Direct-acting antivirals for hepatitis C infection have been hailed as a medical miracle. One unanswered question in putting them to use in the US is that of how many patients are out there. Another is what treating them will cost.
Reporting at the Liver Meeting (AASLD) in San Francisco, CA, Jagpreet Chhatwal, PhD, of MD Andersen Cancer Center in Houston, TX, and colleagues presented estimates on the burden of HCV and the price of treatment.
The researchers have calculated that 2 million noninstitutionalized people in the US have HCV but about 45% are unaware they are infected. Because of the availability of the new effective drugs, the number of infected people will drop below 1 million by 2020, but even so there will be a substantial HCV disease and death burden. At the current treatment rates, 202,000 people will likely develop decompensated cirrhosis and 156,000 will progress to hepatocellular carcinoma by 2050. Doubling the annual treatment capacity could avoid 8,000 deaths, 700 transplants, 7,000 DC and 4,000 HCC cases by 2050, they concluded.
It will cost $106 billion to make HCV a rare disease within 25 years, the team estimated. The annual US cost of HCV treatment before DAAs was $7 billion and since then it has grown to $21 billion but that cost should drop when generics arrive, to $14 million annually by 2030.
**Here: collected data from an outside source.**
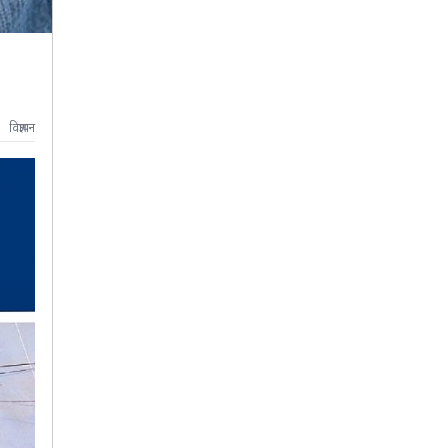
विज्ञापन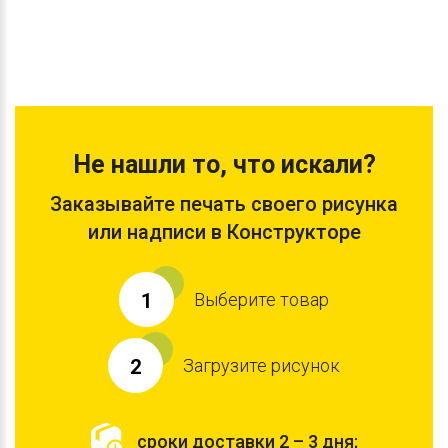
Не нашли то, что искали?
Заказывайте печать своего рисунка
или надписи в Конструкторе
Выберите товар
1
Загрузите рисунок
2
сроки доставки 2 – 3 дня;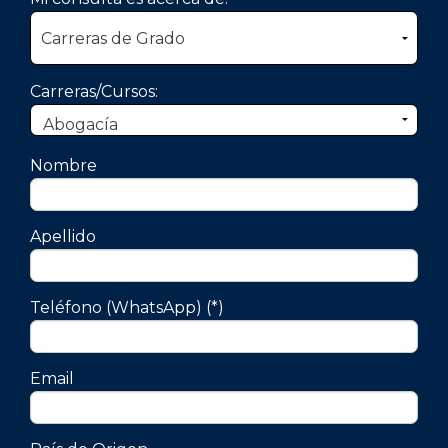
Carreras/Cursos:
Nombre
Apellido
Teléfono (WhatsApp) (*)
Email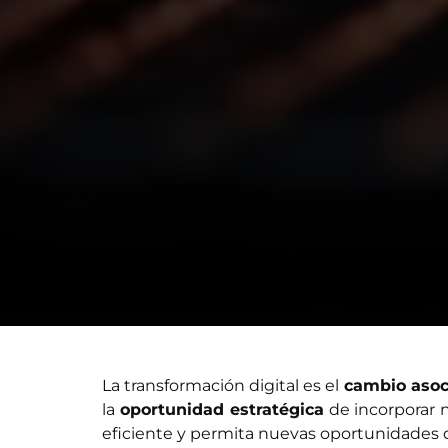
La transformación digital es el
cambio asoci
la
oportunidad estratégica
de incorporar 
eficiente y permita nuevas oportunidades 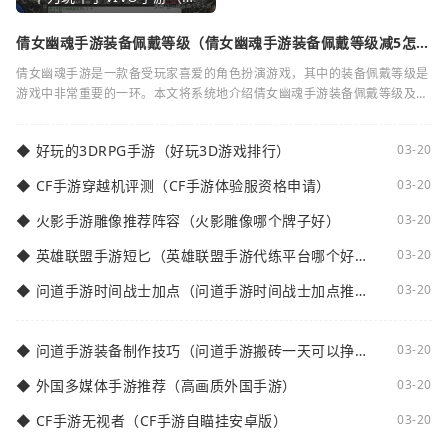
倩女幽魂手游装备佩戴等级（倩女幽魂手游装备佩戴等级减5怎么
弄）
倩女幽魂手游是一款备受玩家喜爱的角色扮演游戏，其中的装备佩戴等级是
游戏中非常重要的一环。本文将系统地介绍倩女幽魂手游装备佩戴等级及其
减5的相关知识。装备佩戴等级是指在倩女
◆
好玩的3DRPG手游（好玩3D游戏排行）
03-20
◆
CF手游穿越机评测（CF手游体验服资格申请）
03-20
◆
火影手游雕像推荐阵容（火影雕像哪个牌子好）
03-20
◆
英雄联盟手游短匕（英雄联盟手游代练平台哪个好
03-20
点）
◆
问道手游时间战士加点（问道手游时间战士加点推
03-20
荐）
◆
问道手游装备制作技巧（问道手游搬砖一天可以挣多
03-20
少钱）
◆
外国多媒体手游推荐（高画质外国手游）
03-20
◆
CF手游无视者（CF手游自瞄挂安卓版）
03-20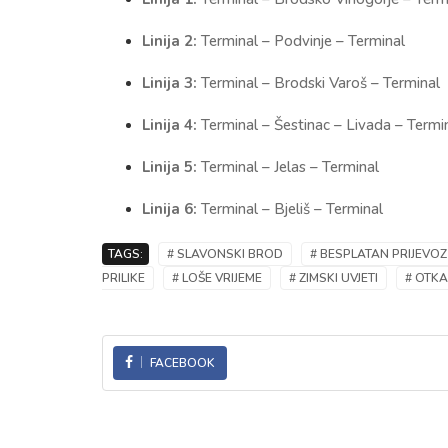
Linija 2:
Terminal – Podvinje – Terminal
Linija 3:
Terminal – Brodski Varoš – Terminal
Linija 4:
Terminal – Šestinac – Livada – Termi
Linija 5:
Terminal – Jelas – Terminal
Linija 6:
Terminal – Bjeliš – Terminal
TAGS:
# SLAVONSKI BROD
# BESPLATAN PRIJEVOZ
PRILIKE
# LOŠE VRIJEME
# ZIMSKI UVJETI
# OTKA
FACEBOOK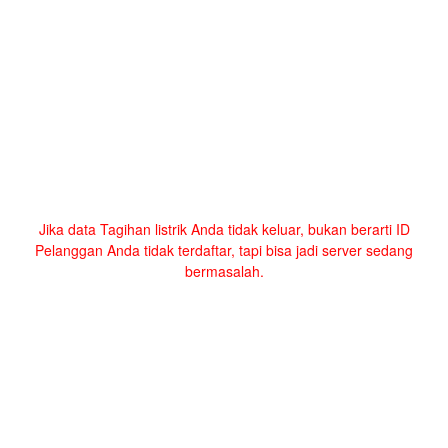
Jika data Tagihan listrik Anda tidak keluar, bukan berarti ID
Pelanggan Anda tidak terdaftar, tapi bisa jadi server sedang
bermasalah.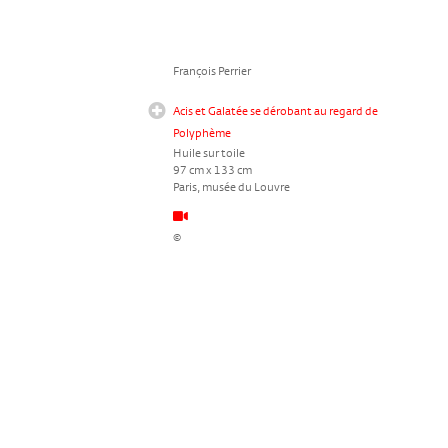
François Perrier
Acis et Galatée se dérobant au regard de
Polyphème
Huile sur toile
97 cm x 133 cm
Paris, musée du Louvre
©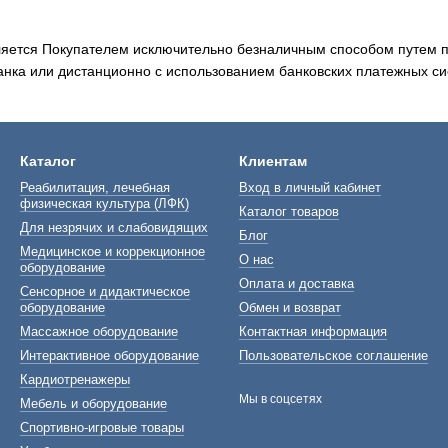
ляется Покупателем исключительно безналичным способом путем пе
анка или дистанционно с использованием банковских платежных си
Каталог
Клиентам
Реабилитация, лечебная
Вход в личный кабинет
физическая культура (ЛФК)
Каталог товаров
Для незрячих и слабовидящих
Блог
Медицинское и коррекционное
О нас
оборудование
Оплата и доставка
Сенсорное и дидактическое
оборудование
Обмен и возврат
Массажное оборудование
Контактная информация
Интерактивное оборудование
Пользовательское соглашение
Кардиотренажеры
Мы в соцсетях
Мебель и оборудование
Спортивно-игровые товары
They based their calculations on their previously published Hepatitis C Disease Burden Simulation model (HEP-SIM), which projected the changing prevalence of HCV in the United States. The HEP-SIM model was validated with NHANES studies and other published data.
They simulated the current clinical management of HCV from 2001 onwards, which included risk-based screening until 2013 and addition of birth-cohort screening afterwards. They then modeled antiviral treatment in different waves starting with peginterferon-ribavirin (PEG-RBV) until 201 1, followed by the launch of boceprevir/telaprevir in 2012, sofosbuvir/simeprevir in 201 4, and finally oral DAAs in 2015. As part of their cost calculation, the researchers also implemented changes in insurance status because of the Affordable Care Act.
They projected the number of patients needing treatment in 2015 and beyond under varying treatment capacity/penetration scenarios. The team then projected patients' fibrosis score, HCV awareness status, and access to insurance.
Their results included a finding that it will take at least ten years to treat the majority of the US patients. By 2025, the number of treatment candidates should decline to fewer than 50,000 patients.
“Though the majority of patients aware of their HCV will be treated in the next 10 years, the HCV burden would still remain substantial unless aggressive screening and treatment policies are implemented,” they warned. “Increasing HCV treatment capacity is essential to decrease disease burden and improve health outcomes of HCV patients in the US, and decrease health resource utilization,” they wrote.